You never know what they will be.
Wow, man.
It's good to have you here, that's for sure.
I think we should all make a thanksgiving meal.
When does it happen?
My brother and I make a Seudas Hoda'a every year. It was a case of 18 wheeler vs. Nissan Sentra. We escaped without a scratch. You ask yourself what if the timing or direction was just a little different? You can chalk it up to the physics or can credit Hashem.
Stacey - "Bloom where you are planted" -a good motto for life. Thanks for sharing your personal history. I had been wondering...it is so nice that much of your immediate family has moved close by...
Pearl - Thanks for the Thanksgiving as seudah encouragement, and for sharing the experience at the seudah you attended. I think I always feel a little uncomfortable when the women are in a separate room from the men at these kinds of things....especially when the women can't hear what the speakers are saying!
Jack - You crack me up. Are you sure you and Stacey aren't secretly related? To me what is most interesting is not the events themselves, but how we choose to respond to them....
'laizer - Thanks for the good thoughts. Not sure yet on the exact when...would love if it were when you were here..
David - I would go with the HaShem through physics option. Glad you made it out without a scratch. I wonder if everyone has a story like this...
Thank G-d you were all saved. Not sure what else to say - it sometimes feels awkward to compliment good writing when the content is heavy. Still, good writing here.

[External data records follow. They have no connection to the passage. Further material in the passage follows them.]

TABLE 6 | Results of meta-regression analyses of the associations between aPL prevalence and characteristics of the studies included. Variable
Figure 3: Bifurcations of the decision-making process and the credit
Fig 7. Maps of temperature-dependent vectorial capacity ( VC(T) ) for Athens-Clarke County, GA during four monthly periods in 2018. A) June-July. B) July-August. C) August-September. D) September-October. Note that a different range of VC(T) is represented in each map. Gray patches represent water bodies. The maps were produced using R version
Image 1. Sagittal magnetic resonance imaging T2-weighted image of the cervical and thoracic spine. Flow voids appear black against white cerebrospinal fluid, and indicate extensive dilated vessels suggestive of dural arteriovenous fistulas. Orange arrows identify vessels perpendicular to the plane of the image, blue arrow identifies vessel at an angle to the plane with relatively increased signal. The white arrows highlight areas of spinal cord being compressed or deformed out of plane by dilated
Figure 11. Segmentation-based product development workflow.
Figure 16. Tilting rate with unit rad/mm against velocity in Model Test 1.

For those who don't know, "spanner" is the British term for "wrench". To "put a spanner in the works" is the equivalent of tossing a wrench into the gears of a machine, refering to the adverse effects of throwing a spanner into the gears and pistons of an engine. A deliberate way to foul things up.

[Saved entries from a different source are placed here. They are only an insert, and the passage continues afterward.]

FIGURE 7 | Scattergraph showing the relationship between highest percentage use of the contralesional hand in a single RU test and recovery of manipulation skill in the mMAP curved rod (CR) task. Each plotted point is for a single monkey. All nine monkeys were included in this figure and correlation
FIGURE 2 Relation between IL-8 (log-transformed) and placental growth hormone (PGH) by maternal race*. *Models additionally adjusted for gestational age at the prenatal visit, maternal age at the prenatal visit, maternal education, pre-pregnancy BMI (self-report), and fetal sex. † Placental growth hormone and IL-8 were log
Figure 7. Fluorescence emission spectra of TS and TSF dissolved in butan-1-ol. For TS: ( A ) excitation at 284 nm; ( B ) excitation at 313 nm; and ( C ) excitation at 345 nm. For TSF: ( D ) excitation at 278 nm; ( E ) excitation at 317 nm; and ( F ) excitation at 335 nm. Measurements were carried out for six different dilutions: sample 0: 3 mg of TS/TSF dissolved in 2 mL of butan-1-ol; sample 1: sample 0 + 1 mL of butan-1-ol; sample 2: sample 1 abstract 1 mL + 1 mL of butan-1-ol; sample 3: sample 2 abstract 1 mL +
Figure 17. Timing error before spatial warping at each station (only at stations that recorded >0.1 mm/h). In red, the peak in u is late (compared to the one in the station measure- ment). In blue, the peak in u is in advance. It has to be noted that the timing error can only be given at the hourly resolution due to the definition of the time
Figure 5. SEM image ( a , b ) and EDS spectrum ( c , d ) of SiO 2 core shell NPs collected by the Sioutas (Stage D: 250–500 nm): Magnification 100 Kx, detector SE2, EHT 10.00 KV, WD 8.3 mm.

Origin could be from early days of steam and water power during the industrial revolution in England when men were losing their jobs and took action to damage the cause of that loss.
The fact that you survived could be a good a reason as any to show you passed a test; but also that you were troubled by what thoughts you had and when, show that it at least it affects you.
Stacey is going to end up in the west, it is destiny.
Stacey doesn't believe in "destiny." Stacey believes we make our own destiny.
Apparently Stacey thinks that speaking about ourselves in the third person is cool.
Back in cleveland it might be considered normal. In Manhattan it might be appropriate on the subway but in the real world it is just a little....
I can't imagine how you must've felt. Kol hakavod you stayed calm through it all. I can perfectly understand the apprehension to take this road again.
Driving slower is the message?
Neil - I think I know what you mean about complimenting heavy writing, but thank you for the compliment....
Karl - An excellent explanation of "spanner in the works". Thank you. Good point about the test.
Stacey - Stacey is a wise woman.
Jack - Can't speak much for Cleveland or the real world, but for Bob Dole and in the Manhattan subway it is pretty normal....
R.X.- I think most people would fly nowadays. It is only the really young and the free-spirited who take road trips lasting more than an hour or two anymore. I sometimes forget how vast the United States is...I got back behind the wheel because there wasn't much choice. We were in the middle of a stretch of highway in Indiana and had to get to Cleveland.
Prag - I am not sure driving 65 (the posted speed) would have been that different than driving 80 in this case. A few less spins, perhaps, but no way to avoid the deer, and likely loss of control of the car. There is a lot of car peer pressure on the road to go the same speed as everyone else. But you are right, driving slower would be a good practical lesson to take away from this...
All seriousness aside, it's pretty cool that your sister calls you 'MC.'
;)
MC,
I'm sure others have survived similar accidents. But over the next few months I heard of several truck vs. car accidents. All of them involved the crushing (not the pushing) of the car and at least one death. It put into perspective that what happened to us was not necessarily the most likely outcome.